Marran, Christine L. Poison Woman: Figuring Female Transgression in Modern Japanese Culture. Minneapolis: University of Minnesota Press, 2007.
Marran claims the first serialized poison woman story (dokufumono) was published in 1978. These stories appeared in their own time to “anesthetize populations to racial, gender, and economic biases through false claims of inclusion. They purported to illuminate intoxicating elements that might lead to social and political bedlam. In retrospect, they suggest the modern drive to detoxify the body and expel dangerous ambiguities by creating clear classifications.” Previous scholars (Maeda Ai, Asakura Kyōji, Hirata Yumi, Matthew Strecher, and Mark Silver, to name a few) have recognized the importance of these stories, but Marran is the only scholar who devoted an entire book to the consideration of a genre that she notes began with the rise of the newspaper serial. Based on the lives of real women, these were fictionalized stories that appeared in a variety of mass culture forms (kabuki, mass novels, poems, medicalization literature etc.) She examines the poison woman as an object because she “illuminate[s] not only the emerging social, sexual, and political mores but also the fundamental drive to read and consume the other in order to define the self.” The other, in this sense, is the criminal transgressive poison woman, the self is defined as normal only in comparison to/with her. Most importantly, she is threatening and infamous not because of her murderous impulses but because of her voracious and excessive sexuality.
This focus on transgressive women’s “charged representations of sexual difference and gender articulated in stories of deviant women do ideological labor, especially in times of political change.” The rise of these stories is no coincidence, she suggests, because the constitution of a national body during this period “require[d] spaces of exclusion” and these stories helped to contribute to (and marked interest in) “sexual difference as an essential category for interpreting social relationships and identities.” Thus, in the same way Foucault suggests modern sexuality in Europe is a movement from performed acts to embodied identities, the rise of this genre of literature might also mark a similar transition for Japan. Interestingly, though, these women did not speak for themselves, but they were spoken for/spoken about. Marran echoes Jardin when she asserts, “female transgression and obsessive interest in it throughout the twentieth century in Japan has everything to do with configuring the modern Japanese subject, particularly the female subject, through representations of female criminality in literature, theater, newspaper, and film.” (emphasis mine)

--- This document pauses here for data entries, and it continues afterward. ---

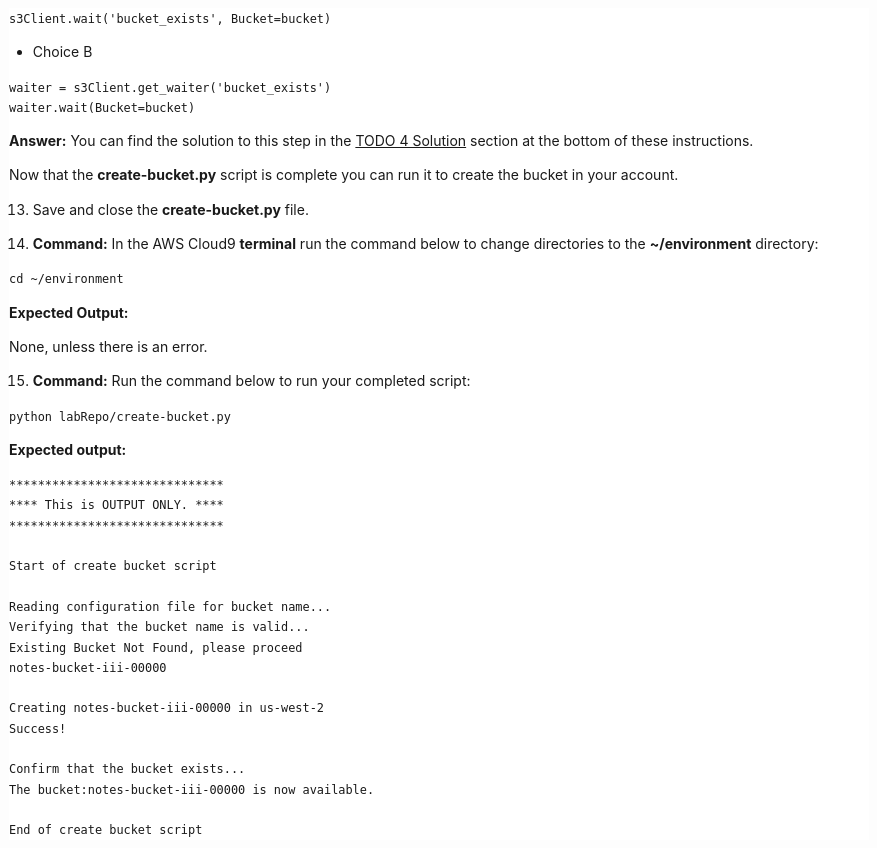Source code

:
 ```
s3Client.wait('bucket_exists', Bucket=bucket)
```

- Choice B

```
waiter = s3Client.get_waiter('bucket_exists')
waiter.wait(Bucket=bucket)
```

**Answer:** You can find the solution to this step in the [TODO 4 Solution](https://us-east-1.durian.bkr.team.aws.training/session/hpHernSyWWGMSx4BUFkCVq?locale=en-US&reference=5M7bxRH1nqb4DNbWEh7Gx1%3A%3A55c478a5-5011-4ac5-ba78-f422e4cc1acf#todo-4-solution) section at the bottom of these instructions.

Now that the **create-bucket.py** script is complete you can run it to create the bucket in your account.

13. Save and close the **create-bucket.py** file.
    
14. **Command:** In the AWS Cloud9 **terminal** run the command below to change directories to the **~/environment** directory:
    

```
cd ~/environment
```

**Expected Output:**

None, unless there is an error.

15. **Command:** Run the command below to run your completed script:

```
python labRepo/create-bucket.py
```

**Expected output:**

```
******************************
**** This is OUTPUT ONLY. ****
******************************

Start of create bucket script

Reading configuration file for bucket name...
Verifying that the bucket name is valid...
Existing Bucket Not Found, please proceed
notes-bucket-iii-00000

Creating notes-bucket-iii-00000 in us-west-2
Success!

Confirm that the bucket exists...
The bucket:notes-bucket-iii-00000 is now available.

End of create bucket script
```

Marran asserts four suppositions that she elaborates on throughout the book. 1) The “general social and political concerns” are inscribed onto the transgressive body, so it is the “figuration of the poison woman” where there is a struggle to speak of the “social symbolic.” 2) These are fantasies of woman, part of a “textual process of domination.” 3) The transgression, because it is part of popular culture, produced by the hegemonic system (and supportive of it), “does not often accomplish its name or what it promises.” 4) The “creation of subjectivity in Japanese modernity has occurred consistently (though not soley) through the specter of gender difference.” Chapter 1 looks at the first boom in literature in the 1870s and 80s, to see the early way female criminality is aligned with sexuality and gender. The poison woman’s sexual body is created through discourse as a negative to “a national ‘civilized’ body.” Male authors used scienitific methods of description, narrating the “facts” and “truths” of female bodies (including things like the autopsy of Takahashi Oden, where her body was “proven” to be the source of her aberrant behavior since she had enlarged sexual organs and extra fatty tissue — the simultaneous cause and evidence of excessive sexual desire).

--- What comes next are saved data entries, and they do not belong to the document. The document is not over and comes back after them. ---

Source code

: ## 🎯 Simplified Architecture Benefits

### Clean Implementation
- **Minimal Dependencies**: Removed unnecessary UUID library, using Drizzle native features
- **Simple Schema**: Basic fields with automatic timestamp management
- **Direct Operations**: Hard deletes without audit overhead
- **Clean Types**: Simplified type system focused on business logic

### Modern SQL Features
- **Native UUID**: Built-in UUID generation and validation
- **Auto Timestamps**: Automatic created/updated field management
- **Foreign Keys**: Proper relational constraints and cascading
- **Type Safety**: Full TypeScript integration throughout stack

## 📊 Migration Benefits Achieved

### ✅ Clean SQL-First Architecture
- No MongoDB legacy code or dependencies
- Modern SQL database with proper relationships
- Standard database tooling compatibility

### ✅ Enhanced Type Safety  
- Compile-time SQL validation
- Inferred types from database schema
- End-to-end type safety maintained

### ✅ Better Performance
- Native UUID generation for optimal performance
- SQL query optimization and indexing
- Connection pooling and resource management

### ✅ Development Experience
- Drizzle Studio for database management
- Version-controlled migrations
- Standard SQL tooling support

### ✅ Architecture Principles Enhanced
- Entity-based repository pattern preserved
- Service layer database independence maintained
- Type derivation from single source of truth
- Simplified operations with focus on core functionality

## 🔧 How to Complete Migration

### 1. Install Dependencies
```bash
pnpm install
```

Important to my own argument, Marran asserts that because these were gesaku, the writing practice itself was “made outlaw in Japanese literary history” that was constructing an idea of modern literature. Thus “the gender outlaw and the “genre” outlaw are products of a broader cultural and political investment in a positivistic articulation of bodies, both literary and nonliterary.” (xxii)
The second chapter discusses context of publication as part of “civilizing” rhetoric that included journalistic elements as part of the modernizing of fiction. These moved from novels about women to self-narratives of confession or repentance (including testimonies). She compares these with male authored confessional literature to support the claim that gender difference is relevant to “articulating the modern self.”
The fourth chapter considers the 1920s and 30s as a rise in sciences of sexology and criminology as scientific knowledge was used to illustrate “crime as a potential in every woman.”(xxiv) The final chapter takes up postwar return to these woman in pulp fiction, through film and avant-garde theater to think about the way the female criminal is used to help articulate “a counterhegemonic, masochistic male subjectivity.”
Although some of her later texts fall out of the explicit genre category she begins with, and one of the criticisms of her work is that there are perhaps a number of literary examples from the Edo period that would certainly fit within this designation (Yotsuya Ghost Stories), she makes a very clear argument about the impact of this genre and the legacy of the discourses on these transgressive female bodies that normatively is produced and naturalized by identification of the exception.